▸ **WHAT YOU WILL DO**
1. Locate each line in the records that contains the word "Tell" and copy those lines. Match the case exactly.
2. Write the next part of the passage about overlaying interactive controls on video, starting after its final sentence.

▸ **PASSAGE FOR REVIEW**
Informational elements are displayed on top of the video signal. In
broadcast TV, the composition of these is handled at the origin of
the video signal. For instance, sport scores are passive elements
that are overlaid on top of the signal. Another, more dynamic,
example is the "replay white board" where, for example, a
sportscaster draws on top of the screen to illustrate what happened
during a replay. While this is more dynamic than the simple sports
score scenario, it does not affect the actual video signal (it is
composited together), nor does it allow the user to interact with
the content. While this invention takes a similar approach,
overlaying user element controls on top of the video signal or
other content, it also allows the end user to dynamically interact
with the content.
[0017] Some standard television and VCR user interfaces take over
the entire screen, such as a blue screen with white text for setup
and configuration, while others allow the user to make adjustments
to the overall settings visually in real-time. The former is not of
interest since the user is not interacting with the video stream in
real time. However, the latter scenario must be further
examined.

Saved entries
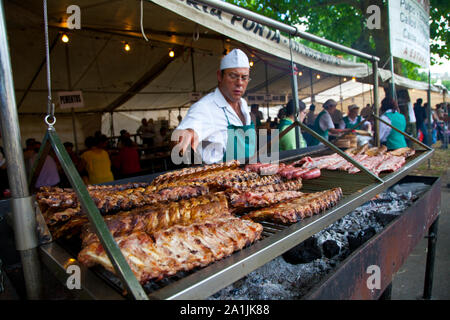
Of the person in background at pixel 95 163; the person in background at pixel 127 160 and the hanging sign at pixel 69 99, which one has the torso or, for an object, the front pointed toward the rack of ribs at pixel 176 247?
the hanging sign

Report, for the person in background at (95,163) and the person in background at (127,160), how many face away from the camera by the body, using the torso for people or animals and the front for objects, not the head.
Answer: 2

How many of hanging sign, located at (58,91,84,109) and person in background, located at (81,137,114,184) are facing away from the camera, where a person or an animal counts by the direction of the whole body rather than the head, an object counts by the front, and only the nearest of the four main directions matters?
1

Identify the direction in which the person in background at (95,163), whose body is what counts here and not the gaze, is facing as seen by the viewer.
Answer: away from the camera

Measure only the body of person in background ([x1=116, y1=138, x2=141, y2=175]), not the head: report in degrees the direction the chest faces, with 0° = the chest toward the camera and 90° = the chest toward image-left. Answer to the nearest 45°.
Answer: approximately 180°

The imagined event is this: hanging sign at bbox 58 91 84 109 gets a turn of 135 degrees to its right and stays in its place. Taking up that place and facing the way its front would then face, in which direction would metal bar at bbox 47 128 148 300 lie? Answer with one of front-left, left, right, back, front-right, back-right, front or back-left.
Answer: back-left

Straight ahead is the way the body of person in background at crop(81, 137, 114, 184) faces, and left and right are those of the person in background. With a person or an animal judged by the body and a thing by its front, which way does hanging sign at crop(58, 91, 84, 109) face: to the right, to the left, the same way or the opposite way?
the opposite way

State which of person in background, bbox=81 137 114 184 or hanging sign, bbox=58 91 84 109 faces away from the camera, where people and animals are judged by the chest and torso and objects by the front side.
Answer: the person in background

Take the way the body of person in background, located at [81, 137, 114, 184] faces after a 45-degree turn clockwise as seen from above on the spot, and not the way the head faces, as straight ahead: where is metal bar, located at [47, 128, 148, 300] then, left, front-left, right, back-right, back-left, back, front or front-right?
back-right

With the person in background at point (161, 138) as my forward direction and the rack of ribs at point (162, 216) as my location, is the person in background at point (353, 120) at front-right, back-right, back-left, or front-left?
front-right

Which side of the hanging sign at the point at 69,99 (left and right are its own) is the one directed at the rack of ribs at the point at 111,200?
front

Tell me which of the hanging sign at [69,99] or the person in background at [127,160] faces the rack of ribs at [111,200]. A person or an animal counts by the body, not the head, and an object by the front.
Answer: the hanging sign

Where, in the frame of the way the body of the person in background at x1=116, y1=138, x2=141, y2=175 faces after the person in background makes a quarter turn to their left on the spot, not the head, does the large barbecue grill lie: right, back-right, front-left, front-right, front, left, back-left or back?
left

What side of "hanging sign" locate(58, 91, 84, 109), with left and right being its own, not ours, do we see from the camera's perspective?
front

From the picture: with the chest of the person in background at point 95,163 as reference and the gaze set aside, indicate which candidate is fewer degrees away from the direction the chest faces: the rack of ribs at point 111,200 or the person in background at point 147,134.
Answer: the person in background
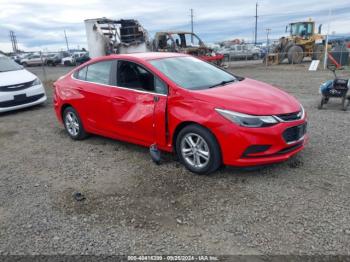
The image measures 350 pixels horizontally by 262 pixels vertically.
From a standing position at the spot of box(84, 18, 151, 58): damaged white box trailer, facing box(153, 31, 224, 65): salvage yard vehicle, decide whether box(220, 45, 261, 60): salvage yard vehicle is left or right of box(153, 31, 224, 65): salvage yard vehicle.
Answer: left

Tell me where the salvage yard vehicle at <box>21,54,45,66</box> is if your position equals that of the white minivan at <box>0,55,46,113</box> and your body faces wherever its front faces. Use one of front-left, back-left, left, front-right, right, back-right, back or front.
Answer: back-left

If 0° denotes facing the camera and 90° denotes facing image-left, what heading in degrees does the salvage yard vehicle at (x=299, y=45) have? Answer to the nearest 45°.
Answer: approximately 45°

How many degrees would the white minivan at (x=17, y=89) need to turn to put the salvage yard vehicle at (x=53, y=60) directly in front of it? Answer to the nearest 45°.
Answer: approximately 135° to its left

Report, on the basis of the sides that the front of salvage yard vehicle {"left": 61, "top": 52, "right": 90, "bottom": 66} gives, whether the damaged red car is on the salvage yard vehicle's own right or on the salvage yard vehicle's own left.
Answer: on the salvage yard vehicle's own left

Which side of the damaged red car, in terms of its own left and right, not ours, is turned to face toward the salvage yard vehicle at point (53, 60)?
back

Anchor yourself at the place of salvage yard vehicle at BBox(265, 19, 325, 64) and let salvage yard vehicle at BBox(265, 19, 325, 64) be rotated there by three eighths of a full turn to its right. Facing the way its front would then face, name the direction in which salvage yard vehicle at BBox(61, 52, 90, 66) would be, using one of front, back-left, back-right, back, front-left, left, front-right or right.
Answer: left

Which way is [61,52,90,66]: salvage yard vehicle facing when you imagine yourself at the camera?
facing the viewer and to the left of the viewer

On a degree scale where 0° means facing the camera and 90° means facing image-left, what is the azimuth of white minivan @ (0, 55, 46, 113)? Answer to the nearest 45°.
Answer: approximately 315°

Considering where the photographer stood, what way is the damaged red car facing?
facing the viewer and to the right of the viewer

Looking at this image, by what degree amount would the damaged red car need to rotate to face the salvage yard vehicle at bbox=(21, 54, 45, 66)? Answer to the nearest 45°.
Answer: approximately 180°

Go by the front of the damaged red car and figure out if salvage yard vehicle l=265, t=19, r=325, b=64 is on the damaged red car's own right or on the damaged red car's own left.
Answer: on the damaged red car's own left

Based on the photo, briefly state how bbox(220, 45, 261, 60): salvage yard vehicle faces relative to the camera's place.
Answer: facing to the left of the viewer
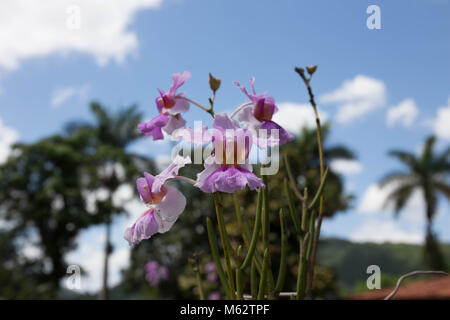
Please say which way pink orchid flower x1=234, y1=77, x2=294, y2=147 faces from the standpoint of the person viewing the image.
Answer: facing the viewer and to the right of the viewer

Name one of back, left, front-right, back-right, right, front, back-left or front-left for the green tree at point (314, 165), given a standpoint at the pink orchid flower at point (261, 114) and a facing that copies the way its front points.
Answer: back-left
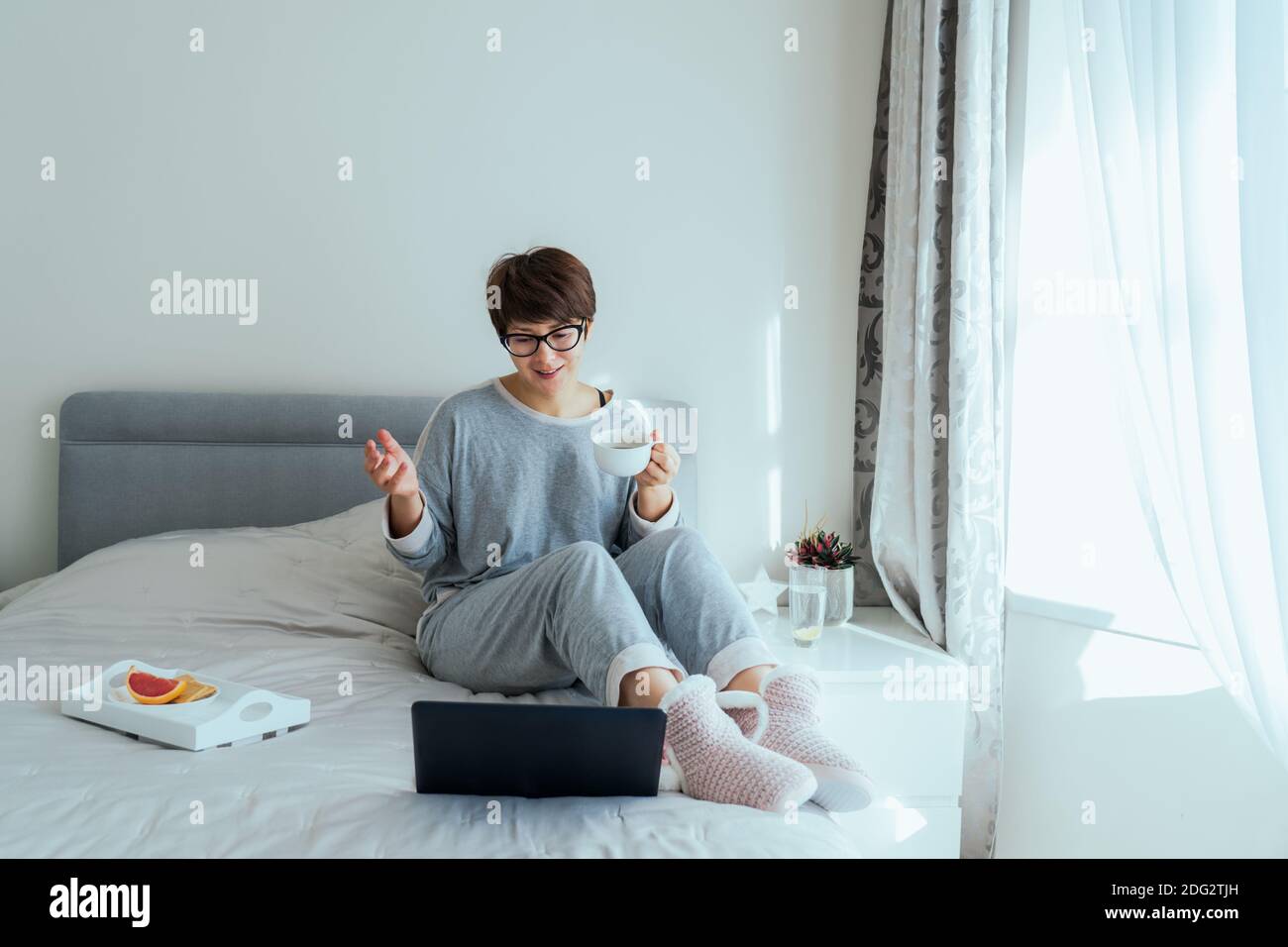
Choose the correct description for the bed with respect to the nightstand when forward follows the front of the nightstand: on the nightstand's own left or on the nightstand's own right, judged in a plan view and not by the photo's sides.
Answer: on the nightstand's own right

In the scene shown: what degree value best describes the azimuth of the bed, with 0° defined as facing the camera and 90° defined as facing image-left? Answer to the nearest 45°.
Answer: approximately 0°

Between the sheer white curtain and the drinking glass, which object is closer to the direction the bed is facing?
the sheer white curtain

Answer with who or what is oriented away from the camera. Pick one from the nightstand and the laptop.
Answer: the laptop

▸ **TASK-BY-TASK RESULTS**
1.
Tell me which of the hanging sign at [69,99] or the person in background at [127,160] faces the rack of ribs at [111,200]. A person or an animal counts by the body, not the head, and an object by the front.
Tell me where the salvage yard vehicle at <box>21,54,45,66</box> is if your position equals that of the white minivan at <box>0,55,46,113</box> and your body faces wherever its front faces. Use one of front-left, back-left, left, front-right, right, back-right, back or front.

2.
[0018] One interface for modification of the brightness and
contrast setting involves displaying a set of bars indicating the
amount of brightness and contrast. Using the remote control, the
user can adjust the overall brightness and contrast of the video
signal. While it is true the user is interacting with the video
image, he is actually changing the underlying television display
controls that affect the video stream. He is not actually modifying
the content of the video stream. This is an important distinction
since modifying the content (as provided by this invention) is a
significantly more complex operation.
[0019] The approach embodied by the present invention allows the
user to directly manipulate the video stream or other content using
a remote control. This modification results in processing the video
stream or other content in real-time, which in turn causes
subsequent processing, and updates to the display. In addition, the
edited video stream or content may be saved.
[0020] Standard television and VCR user interfaces make use of a
limited input remote control device. While these devices may make
use of up/down/left/right/forward (enter)/back (cancel), they are
generally limited to setup and program information. It is clear,
however, if the user model for these devices were extended to
navigational support for a more complex application, this model
would quickly break down.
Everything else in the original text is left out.